詳しくは今季の開幕戦・マレーシアラリーの模様を奴田原文雄選手がレポートした記事、「奴田原文雄のモータースポーツ漫遊記2010 =マレーシア編=」に掲載しているのでそちらをご参照いただきたい。

昨年までは7月の開催となっていた「Rally Hokkaido」だが、今季は2ヶ月ほど時期が早められた。北海道は今年、ゴールデンウィーク前後にも遅い降雪があり、既にカレンダーが5月後半に入ったラリーウィークになっても、北十勝の山中に設けられたSS(スペシャルステージ)の脇には残雪が見られた。
その一方では例年よりも一週間ほど遅く開花した桜が葉桜の状態で咲いており、まさに北の雄大な大地にラリーが春の訪れを告げたといっても良いだろう。
 
 
競技は十勝の中心都市である帯広市の郊外にサービスパークが設けられ、ここには隣接して1.20kmのギャラリーステージも用意された。またサービスパーク周辺では多彩なイベントが催され、週末を通じて多くのラリーファンや市民で賑わった。

ステージは十勝北部に設定され、陸別町のダートサーキットコースと林道を組み合わせたものや、本別(ほんべつ)町や足寄(あしょろ)町には全長20kmを超えるロングステージも設定。また帯広の隣町、音更(おとふけ)町にも林道ステージが設けられ、ラリー初心者でも気軽に参戦出来るギャラリーステージとして人気を集めた。
 
 
これらの各町など十勝地方の自治体には「Rally Hokkadio」を支えるボランティア組織も生まれ、地域が一体となってラリーを支えた。
開幕に先立って20日(木)の夜には地元が主催するウェルカムパーティを帯広駅前で開催。地元政財界の方々とラリーに出場するクルーやスタッフが交流を深め、会場は和やかな歓迎ムードに包まれた。

大会が始まると、道内外から訪れた熱心なラリーファンはもとより、地元の市民が年に一度の"お祭り"を楽しんだ。それはギャラリーステージやサービスパークのみならず、リエゾンに設定された一般道路でも沿道で待ち構えて、やって来るラリーマシンに声援を送った多くの人々の姿に象徴される。
特に22日(土)には帯広駅前の目抜き通りがリエゾン区間となったため、沿道には多くの市民がやって来て盛り上がりを見せた。

こうして地域が官民一体となって大会を盛り上げた結果、週末を通じて36,250人という「Rally Hokkaido」史上最多の動員を記録、今年の大会も大成功のうちに幕を閉じた。
 
大会は21日(金)の夕方に行われたセレモニアルスタートで開幕。
APRC勢で期待を集めたのは、柳澤宏至選手/中原祥雅選手組と、炭山裕矢選手/加勢直毅選手組というランサーエボリューション]で参戦するCUSCO World Rally Teamの2台だ。

柳澤選手はアジア・パシフィック・ラリー選手権、炭山選手はアジアカップへのチャレンジとなっている今季、惜しくも開幕のマレーシアでは両者ともにリタイアを喫してしまっていた。
それだけに地元・日本での雪辱を果たすべく、並々ならぬ意気込みで臨んだ両者。
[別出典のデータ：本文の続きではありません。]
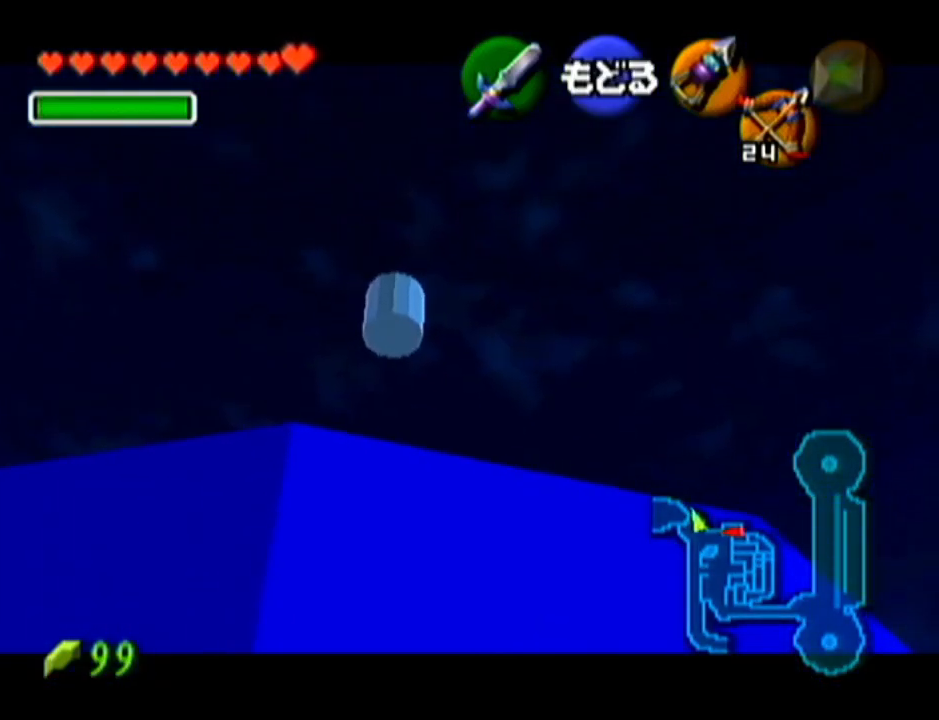
{"buttons": [], "left_stick": "center", "events": [[351, "left_stick", "center"], [501, "C_LEFT", "up"]]}
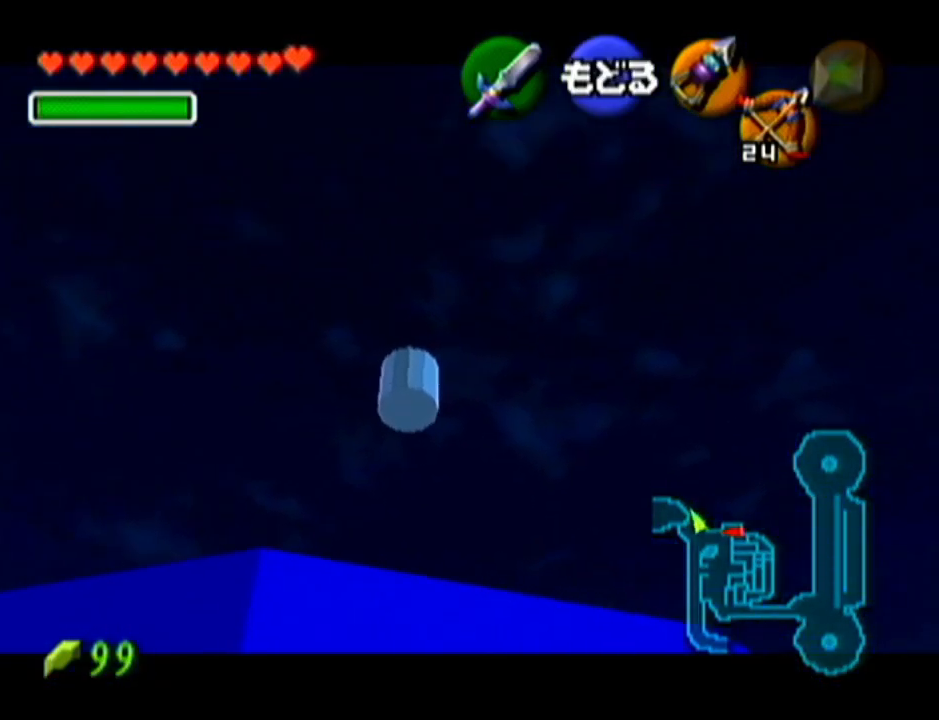
{"buttons": [], "left_stick": "center", "events": []}
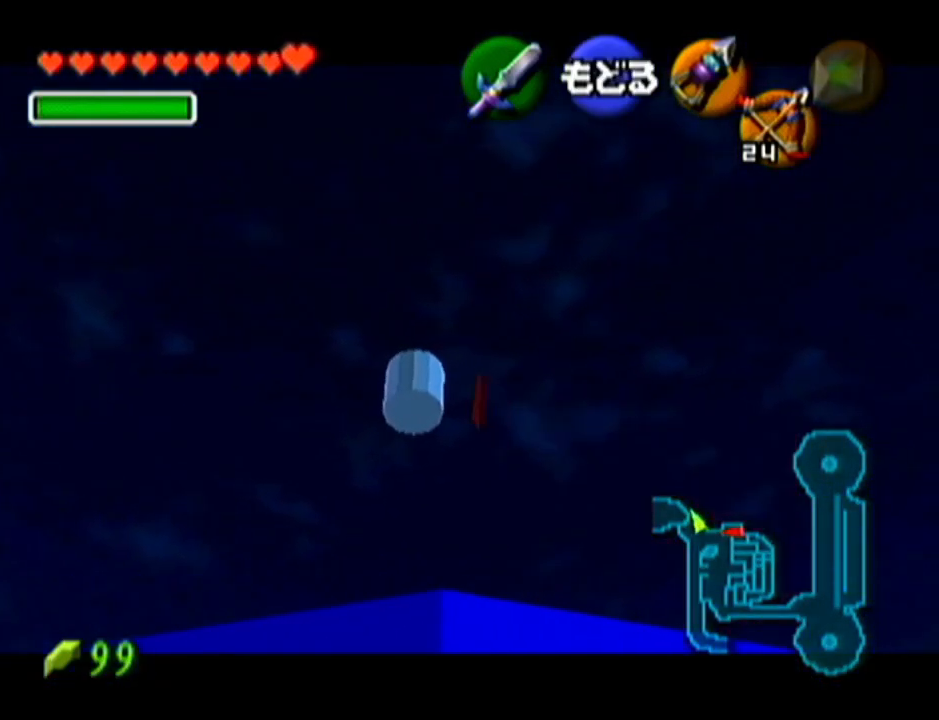
{"buttons": [], "left_stick": "center", "events": []}
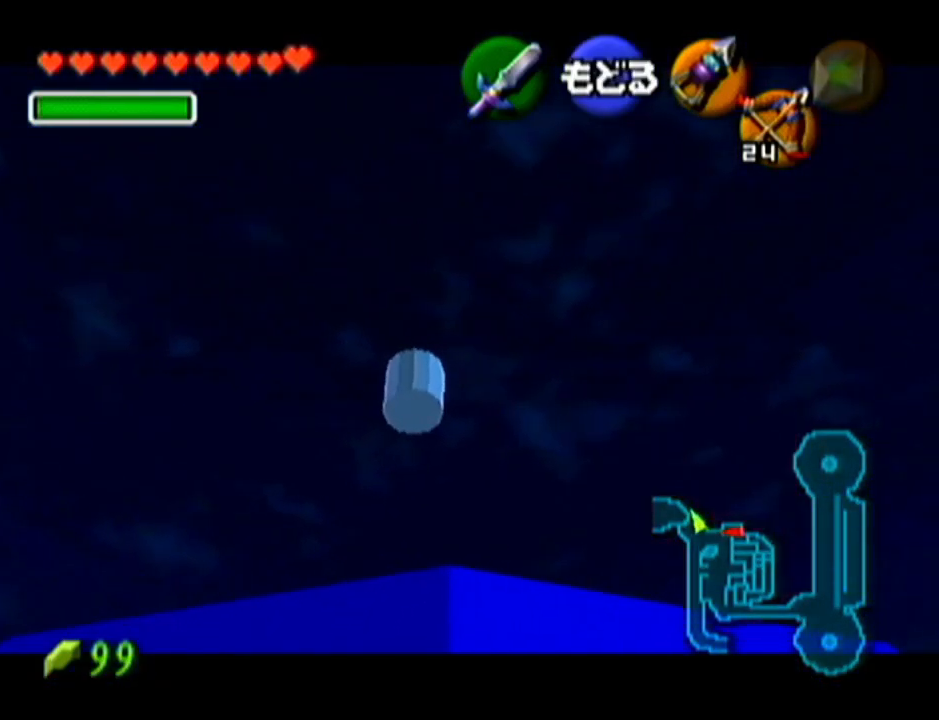
{"buttons": [], "left_stick": "up", "events": [[350, "left_stick", "up"]]}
柳澤選手は戦いに先立って行われた記者会見で
「今年はランサーエボリューション]で走行回数もこなしたし、シェイクダウンでも良いタイムが出ています。優勝を狙って頑張ります」
と、その決意を力強く語っている。

金曜日、セレモニアルスタート直後に行われたSS1・オビヒロ1(1.20km)では、国内初登場となったSUPER2000マシンと同タイムで3番手につけた柳澤選手。炭山選手は7番手のタイムで、翌日からのロングステージを含めた戦い本番に備えた。

22日(土)は25.12kmのシピリカキム、25.25kmのクンネイワを3回ループする。これにギャラリーステージとなる2.73kmのリクベツと、1.20kmのオビヒロをそれぞれ2回ずつ走る、合計10のSSが設定された。
シピリカキム・リバース1を4番手、クンネイワ1を5番手であがった柳澤選手は、リクベツ1で3番手のタイムをマークして調子を上げていく。一方の炭山選手はクンネイワ・リバース1のスタート直後にブレーキトラブルが発生したが、しっかり走りきって両者ともにセクション1を終えた。
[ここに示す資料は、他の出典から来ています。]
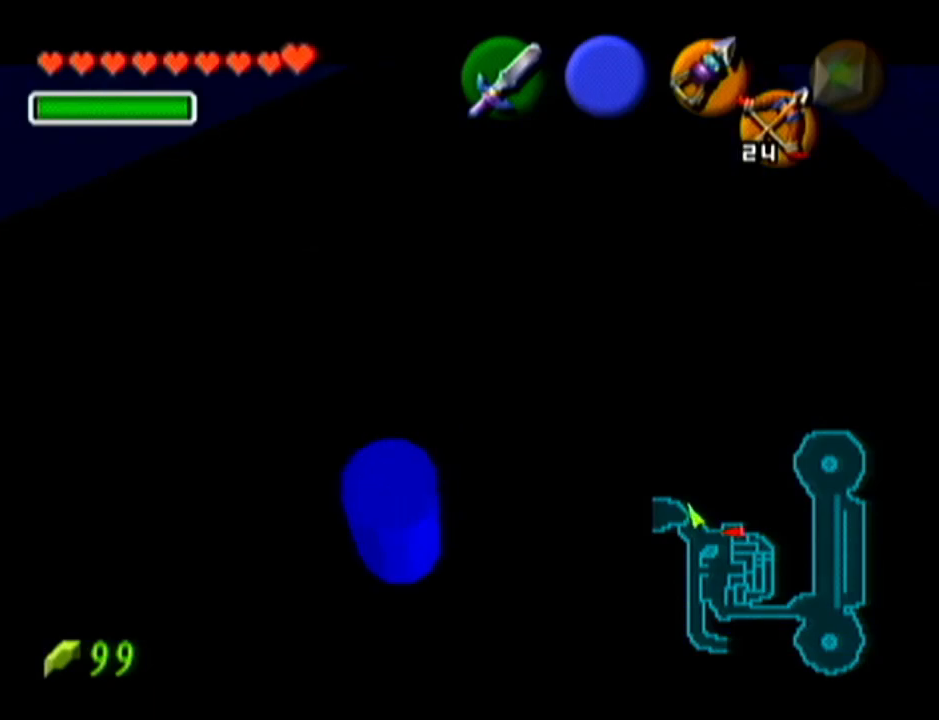
{"buttons": [], "left_stick": "left", "events": [[216, "left_stick", "left"]]}
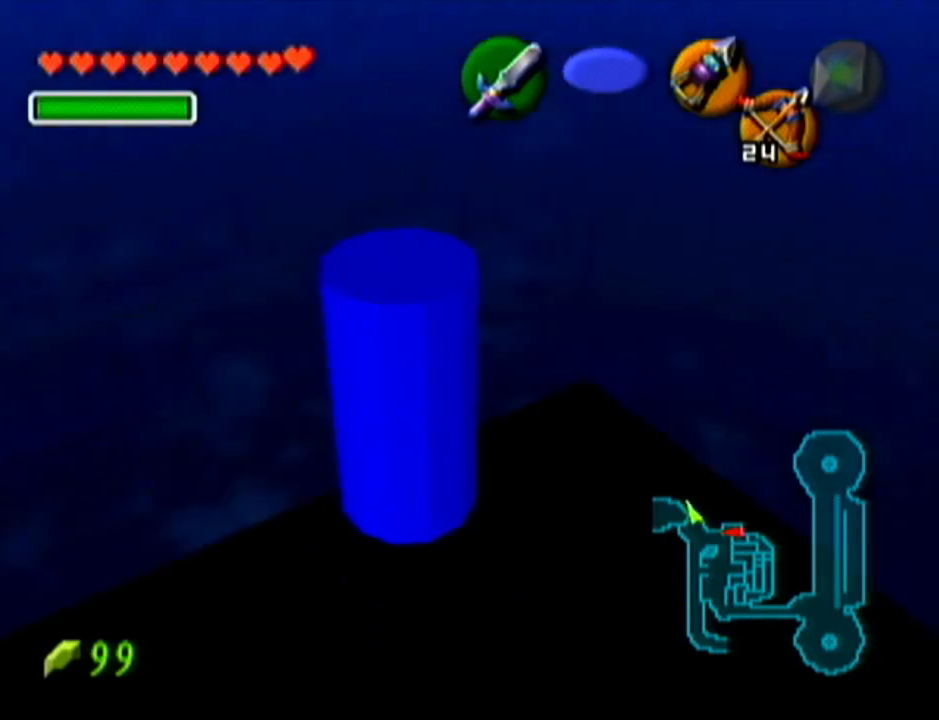
{"buttons": [], "left_stick": "center", "events": [[234, "left_stick", "center"]]}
リピートステージとなるセクション2に入ると、全日本選手権車両も走行しているため路面は深いワダチが掘れてコンディションは難しくなっている。そんな中で、SS5・シピリカキム・リバース2を柳澤選手が3番手、炭山選手は5番手であがった。
この後も堅実な走りを続けた両者、終盤の林道ステージでは雨が降って路面が滑りやすくなったが、ここもアクシデントやトラブル無く走りきって、この日の締めくくりとなるSS10・オビヒロ2、SS11・オビヒロ3に臨む。

多くのギャラリーがコースサイドで見守る中、SS10でステージベストを奪ったのは炭山選手。さらにスポット参戦の新井敏弘選手をはさんで総合3番手に柳澤選手がつけ、APRC登録選手のワン・ツーをCUSOCO勢が奪った。

DAY1-Bを終えてのポジションは、新井選手が総合トップ。APRC登録勢ではランサーエボリューション]が上位を占め、ガウラブ・ジル選手がトップ、2番手に田口勝彦選手、そして柳澤選手、炭山選手と続いた。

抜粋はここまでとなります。